Like I haven’t been doing this since I was 18 fucking years old. IT DOES NOT WORK. Not for me. I’ve been believing in “THIS time” for more than a decade and if “THIS time” were ever going to be any fucking different it would have happened by now.
And this is it, really. No one understands this because for them, if they do the work, it does work out for them. So of course it must work the same for me. Everyone I know has wonderful and relatively stable lives and no one has any idea what it’s like living without, for year after year after year.
Back in the hamster wheel? Try it again? I’m sorry, I’m not going to be happy stuck in the same god damned process over and over and over without getting any results.
This is basically just a life of going through the motions. We’ll PRETEND that anything I do will effect the desired outcome. I’ll live in denial (just like I did before). The definition of insanity is doing the same damn thing over and over and expecting a different result.
And yeah, it fucking hurts that it apparently comes down to pure dumb luck, or something.
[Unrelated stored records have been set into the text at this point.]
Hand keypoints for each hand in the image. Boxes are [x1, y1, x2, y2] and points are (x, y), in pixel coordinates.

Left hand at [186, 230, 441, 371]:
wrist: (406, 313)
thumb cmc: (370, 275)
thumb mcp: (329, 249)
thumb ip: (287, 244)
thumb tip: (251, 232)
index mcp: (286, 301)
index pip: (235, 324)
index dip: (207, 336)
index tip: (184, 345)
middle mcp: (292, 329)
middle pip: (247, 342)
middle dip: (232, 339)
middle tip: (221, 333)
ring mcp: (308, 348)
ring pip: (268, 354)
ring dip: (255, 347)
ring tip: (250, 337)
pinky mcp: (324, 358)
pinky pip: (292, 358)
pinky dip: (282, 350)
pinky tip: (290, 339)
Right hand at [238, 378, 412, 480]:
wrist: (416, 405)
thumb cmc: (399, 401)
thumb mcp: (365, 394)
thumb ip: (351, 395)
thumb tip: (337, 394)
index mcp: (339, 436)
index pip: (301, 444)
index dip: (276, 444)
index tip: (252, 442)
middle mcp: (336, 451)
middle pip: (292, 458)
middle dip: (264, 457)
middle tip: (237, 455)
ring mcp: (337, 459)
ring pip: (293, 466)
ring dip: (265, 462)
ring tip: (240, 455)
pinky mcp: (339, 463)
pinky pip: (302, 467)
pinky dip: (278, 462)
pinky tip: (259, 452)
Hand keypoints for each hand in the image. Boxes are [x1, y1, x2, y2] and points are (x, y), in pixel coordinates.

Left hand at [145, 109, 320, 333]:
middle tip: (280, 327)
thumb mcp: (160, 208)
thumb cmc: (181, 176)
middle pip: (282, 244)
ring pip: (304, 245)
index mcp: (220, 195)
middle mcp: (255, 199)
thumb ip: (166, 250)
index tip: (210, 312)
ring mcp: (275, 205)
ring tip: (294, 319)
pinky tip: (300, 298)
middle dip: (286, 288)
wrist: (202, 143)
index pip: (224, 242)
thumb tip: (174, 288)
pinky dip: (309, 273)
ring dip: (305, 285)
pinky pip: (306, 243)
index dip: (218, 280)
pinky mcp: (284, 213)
The career I want relies on the whim of the people doing the hiring. The relationship I want depends on the the whim of the guy. Other people give what they got and are wanted and rewarded for it. I give everything I got and at BEST I’m ignored. Or rejected. Or reviled.
And no one has EVER been able to tell me what that X factor is. Years ago I asked my friends “why doesn’t anyone ever ask me out? Why does everyone I ask say no?” No one could give me an answer. Everyone told me I’m a great person and they just don’t know why.
You have no fucking idea how corrosive it is to live being so utterly unwanted.